A critical vulnerability has been discovered in LiteSpeed Cache, a popular caching plugin used by over 6 million WordPress websites to enhance user browsing speed. The flaw, tracked as CVE-2024-44000, is classified as an unauthenticated account takeover vulnerability and was discovered by Patchstack’s Rafie Muhammad on August 22, 2024. LiteSpeed Technologies released a patch yesterday with the LiteSpeed Cache version 6.5.0.1.
Debug Feature Vulnerability and Exploitation
The vulnerability stems from the plugin’s debug logging feature, which logs all HTTP response headers, including the “Set-Cookie” header, to a file when enabled. Since session cookies are used for authenticating users, if an attacker gains access to this log file, they can impersonate an admin user and take full control of the affected site.

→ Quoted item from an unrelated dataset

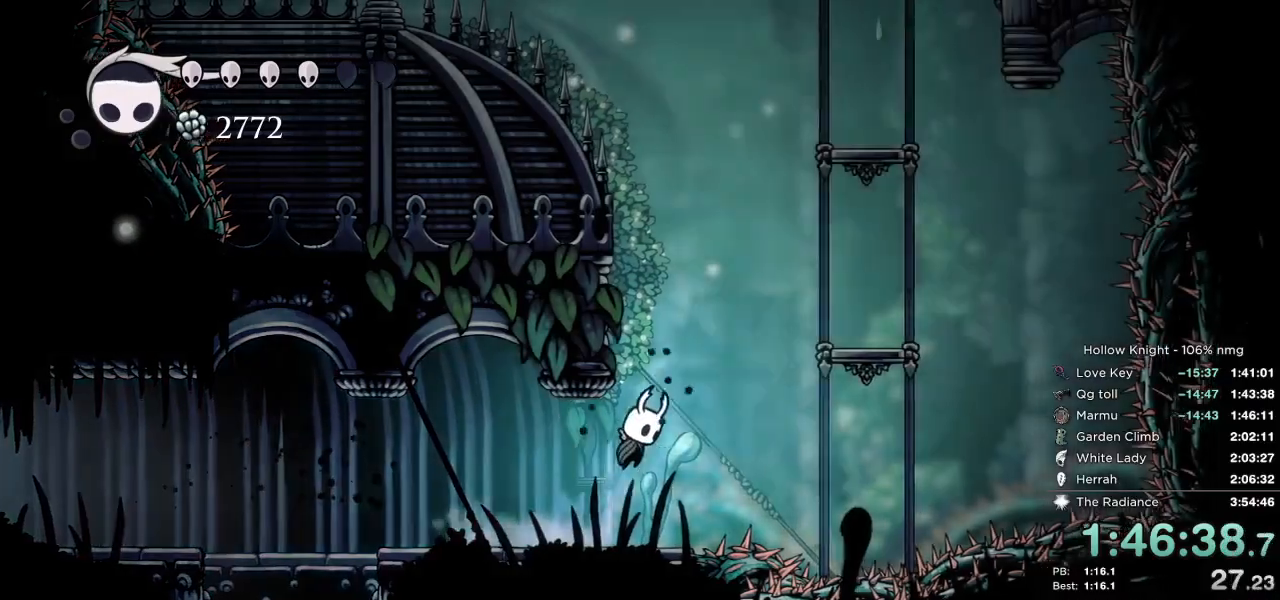
{"keys": ["down", "jump", "left"]}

To exploit this flaw, attackers must access the debug log file located at /wp-content/debug.log. If file access restrictions like .htaccess rules are not in place, attackers can simply enter the correct URL to gain access. This allows them to steal session cookies, even from past login events if logs are not regularly wiped.
Vendor Response and Fixes
LiteSpeed Technologies has addressed this vulnerability by moving the debug log to a dedicated folder (/wp-content/litespeed/debug/), randomizing log filenames, removing the option to log cookies, and adding a dummy index file for enhanced security.
WordPress site administrators using LiteSpeed Cache are urged to update to version 6.5.0.1 immediately to prevent potential exploitation.